Kale and pistachios blend together easily and deliciously for a healthy and enjoyable way to indulge on kale this week.
- About 14 cups of Kale leaves, torn and clean
- 1/4–1/2 cup of good quality extra virgin olive oil
- 1 medium garlic clove, peeled
- 1/3 cup pistachios, shelled and unsalted
- 1 tablespoon freshly squeezed lemon juice
- Kosher salt and black pepper, to taste
- Pre-heat the oven to 350 degrees.
- Tear kale leaves off the stems. If kale needs rinsing, set leaves in a large bowl of cold water and soak for a few minutes. Lift leaves out of the bowl onto some paper towel or a clean kitchen towel and blot dry. Arrange on a sheet tray, or two.
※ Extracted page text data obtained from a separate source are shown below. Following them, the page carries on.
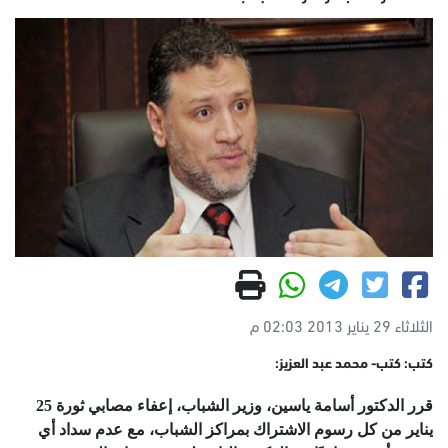
الثلاثاء 29 يناير 2013 02:03 م
كتب: كتب- محمد عبد العزيز:
قرر الدكتور أسامة ياسين، وزير الشباب، إعفاء مصابي ثورة 25
يناير من كل رسوم الاشتراك بمراكز الشباب، مع عدم سداد أي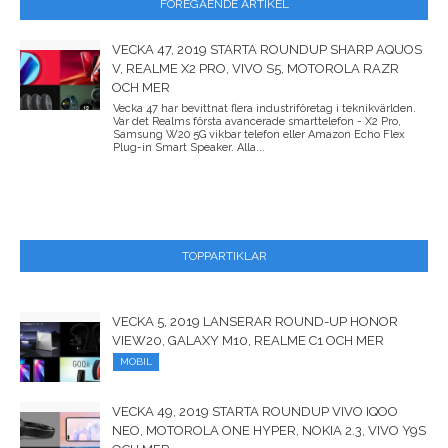
FÖREGÅENDE ARTIKEL
VECKA 47, 2019 STARTA ROUNDUP SHARP AQUOS
V, REALME X2 PRO, VIVO S5, MOTOROLA RAZR
OCH MER
Vecka 47 har bevittnat flera industriföretag i teknikvärlden.
Var det Realms första avancerade smarttelefon - X2 Pro,
Samsung W20 5G vikbar telefon eller Amazon Echo Flex
Plug-in Smart Speaker. Alla...
TOPPARTIKLAR
VECKA 5, 2019 LANSERAR ROUND-UP HONOR
VIEW20, GALAXY M10, REALME C1 OCH MER
MOBIL
VECKA 49, 2019 STARTA ROUNDUP VIVO IQOO
NEO, MOTOROLA ONE HYPER, NOKIA 2.3, VIVO Y9S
- Roast the kale in the oven for about 5 minutes until slightly wilted and bright green in color.
- In a food processor fitted with the blade attachment, add the pistachios and clove of garlic. If you happen to love really garlicky pesto, add another clove. Process until crumbly.
- Add the kale leaves, lemon juice, 1 tablespoon of olive oil and some salt and pepper. Turn on the motor again, and start drizzling in more olive oil until desired consistency is reached. For a more spreadable thickness, use less oil. For something more saucy, add more oil.
- Stop to scrape down the sides and check taste. Add more salt, pepper or lemon juice if, necessary.
- Kale can be stored in the refrigerator for up to six days. Or, portion into an ice cube tray and freeze for future use.